There is much to be learned from simply closing our mouths and observing. #QuoteADay #Day324 #edchat #edu #satchat #NYedchat #ASCDL2L
This morning I had a great opportunity to visit the classroom of a colleague who is truly an innovative educator. Jasper Fox, a science educator in the Lakeland School District, had invited me to come by and watch him work with students on a lesson on assembly line design and optimization. Jasper’s goal was to provide for student-focused inquiry, and experiment with a number of practices inherent in the Next Generation Science Standards through this process.
I'll leave Jasper to share details from the lesson itself and what he learned (you can see a few pics/videos in my Twitter/Vine feed).
Instead, I’ll take just a moment to comment on the importance of all leaders and learners taking the time to stop talking and simply observe.
As someone who loves to talk (and write), I can sometimes get lost in my own thinking. While it is important for us to reflect, and to reflect regularly, we need to be careful not to lose the opportunity to simply sit back and observe.

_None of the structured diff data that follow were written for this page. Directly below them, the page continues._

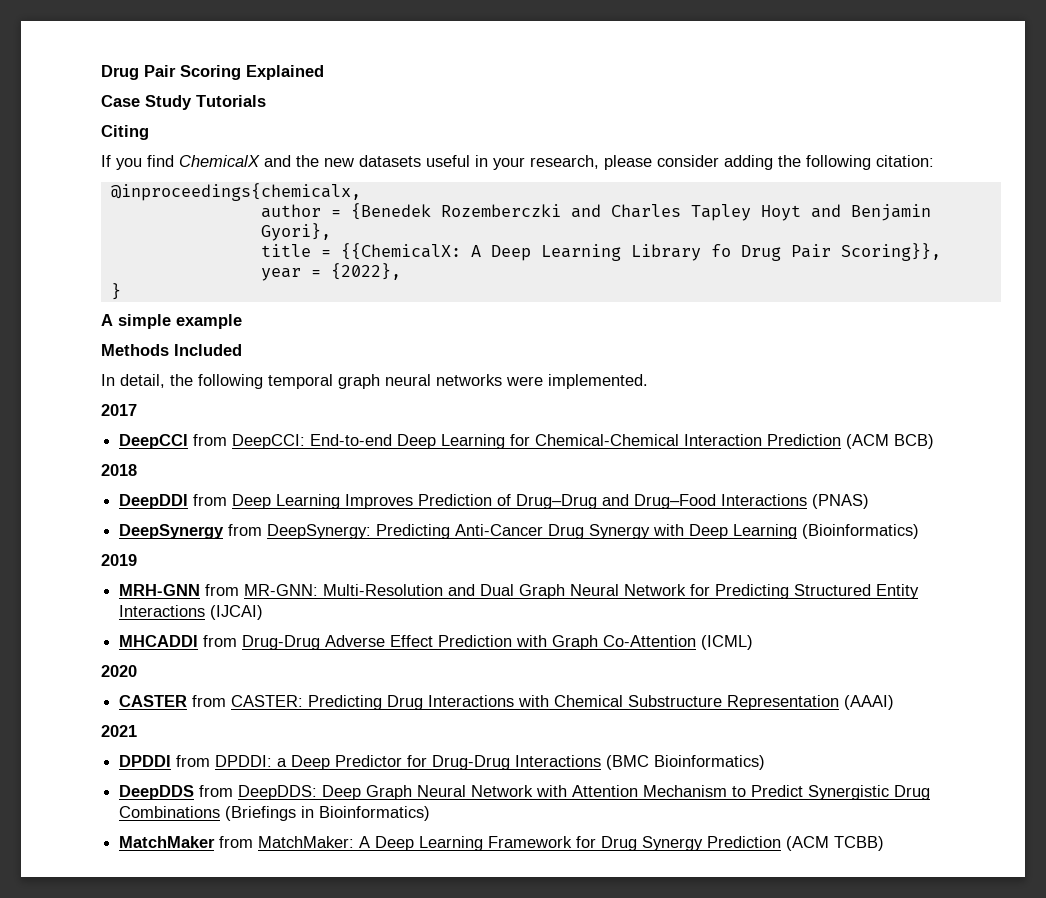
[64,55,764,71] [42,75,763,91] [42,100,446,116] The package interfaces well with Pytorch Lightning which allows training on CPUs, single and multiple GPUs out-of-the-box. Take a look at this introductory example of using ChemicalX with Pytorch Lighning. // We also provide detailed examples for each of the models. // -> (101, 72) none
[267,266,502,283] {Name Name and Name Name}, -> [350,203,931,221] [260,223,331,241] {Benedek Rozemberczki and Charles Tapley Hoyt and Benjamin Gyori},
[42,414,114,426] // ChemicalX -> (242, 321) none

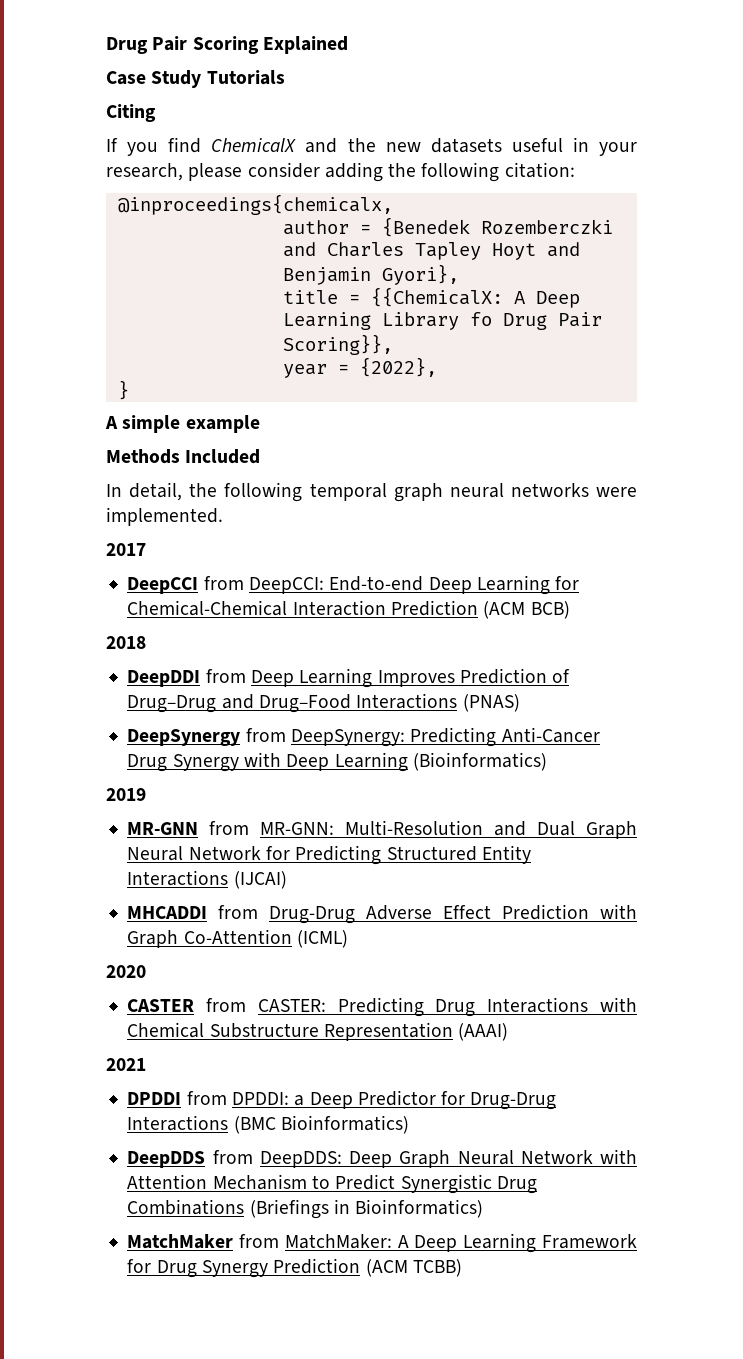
[119,584,201,596] MRH-GNN -> [127,822,199,835] MR-GNN

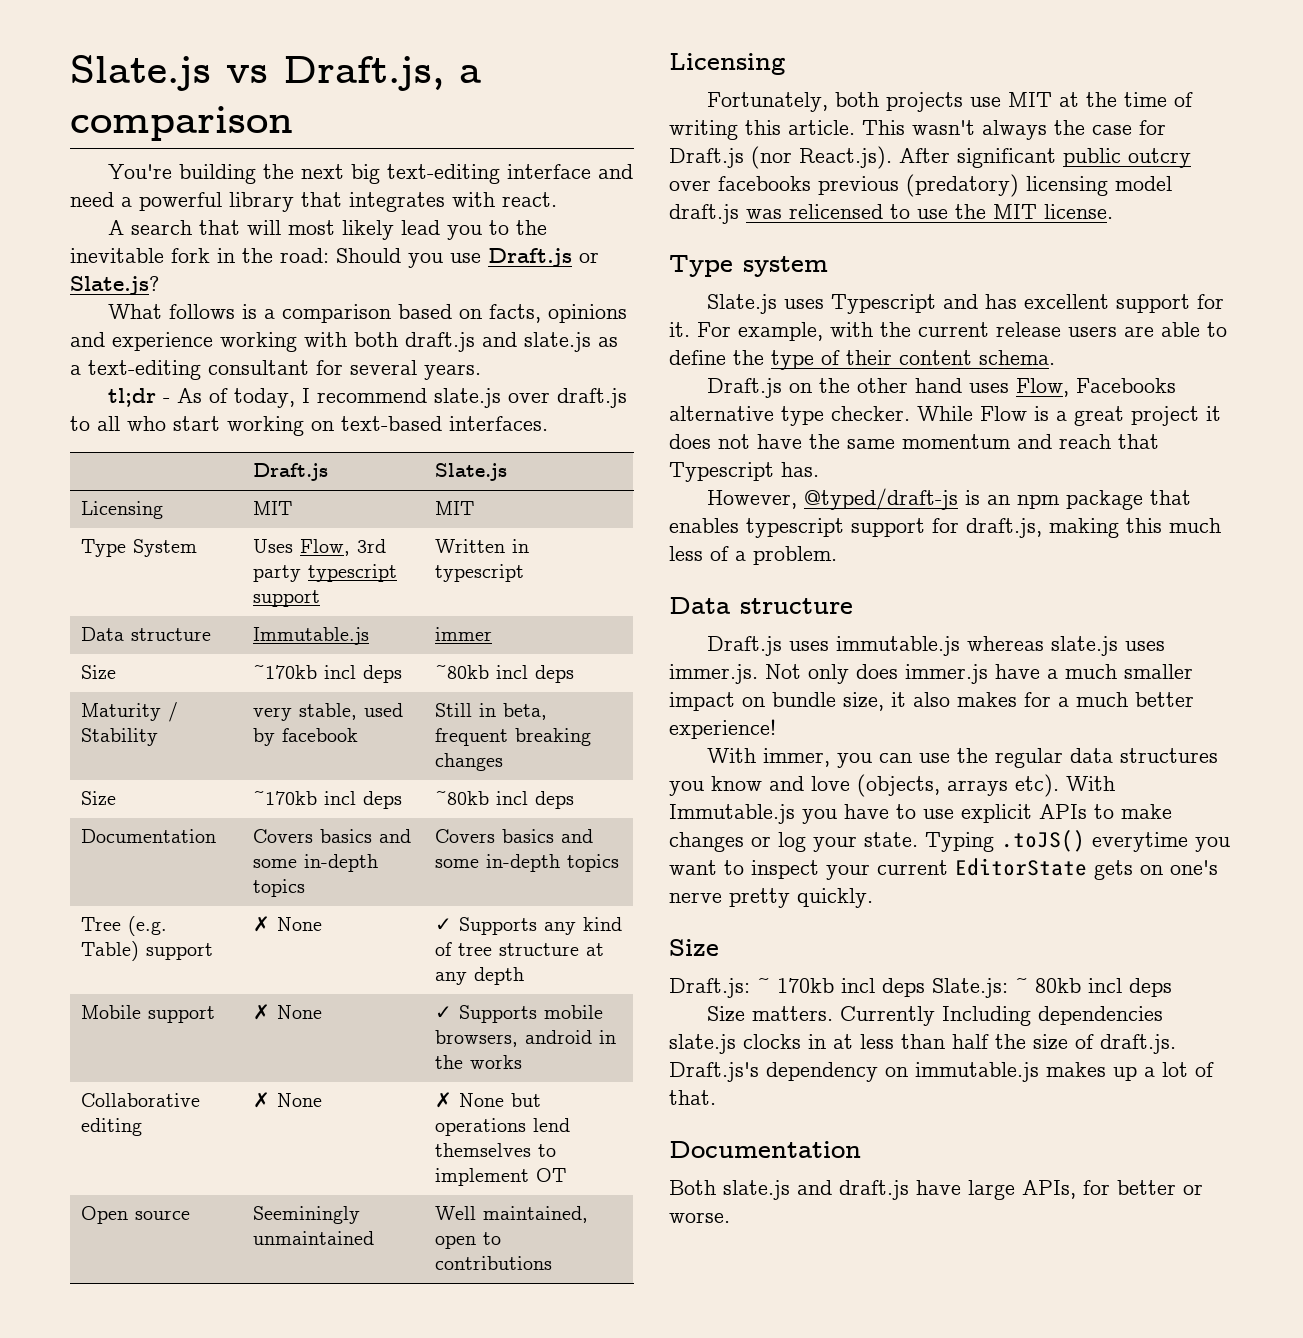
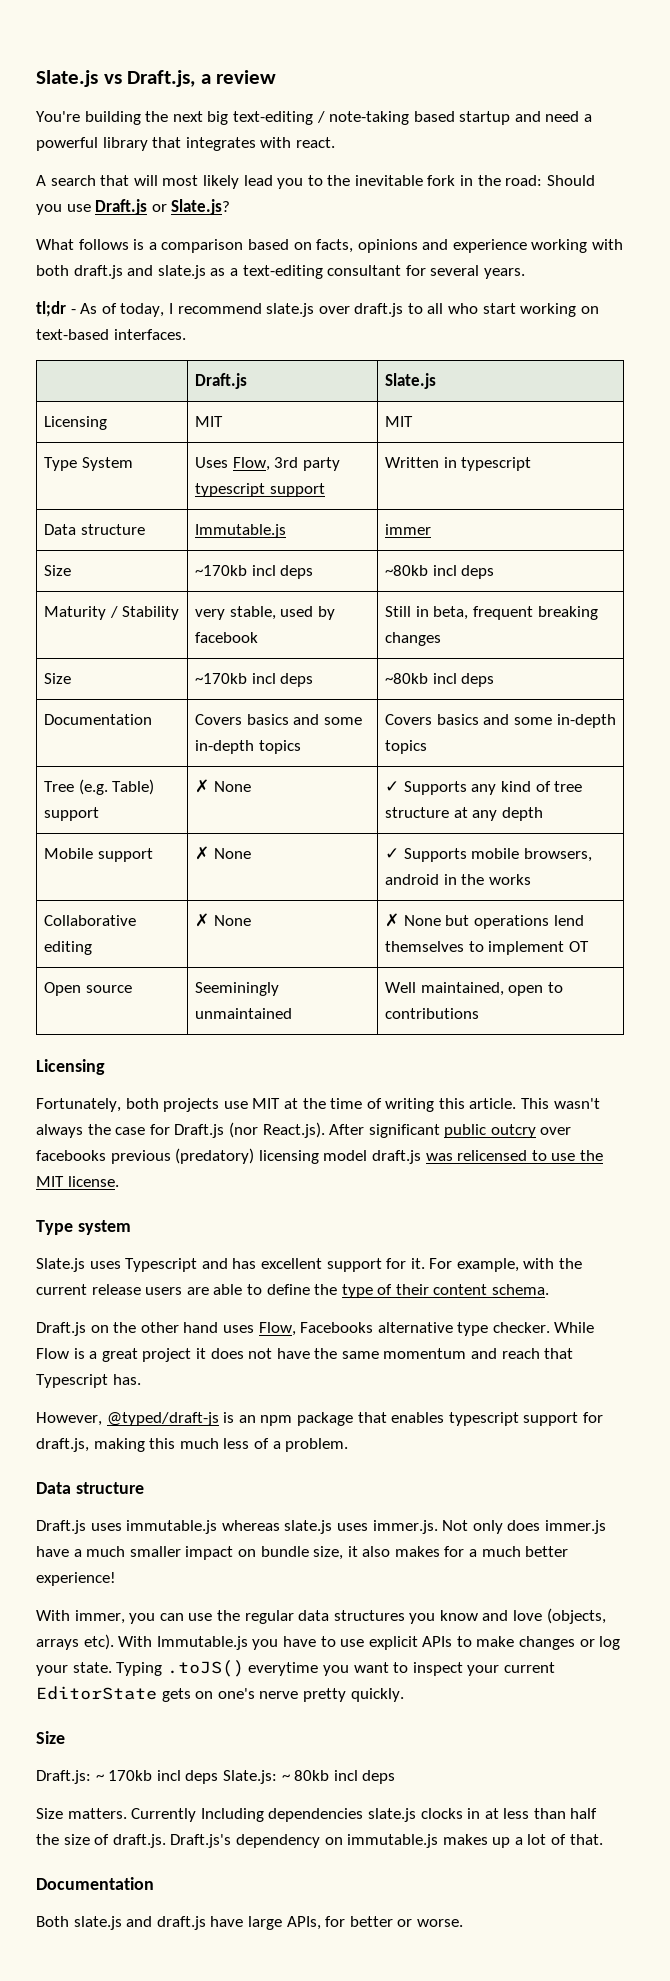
[70,106,293,141] comparison -> [216,70,277,84] review
[506,164,591,179] interface -> [316,111,511,125] / note-taking based startup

Today provided a great opportunity for me to do that. I was able to focus on what Jasper was doing, interact with his students, and engage in discussion with him afterwards about his practice and education in general.
Not once did I have to reflect on my own practice.
And in this case, that was a great thing.
The opportunity to spend time outside our own skin is incredibly important. Sometimes, to make ourselves better, we need to engage in conversation with others about helping them to continuously improve. Not only did I reflect on science and character education on the ride back to my office, but I shared with our Regional Science Coordinator the work that Jasper was doing, in hopes of connecting the two of them together in the future.
If we would only take more time to listen, and less time to speak, we would be better able to hear ideas that can make all of us better leaders and learners.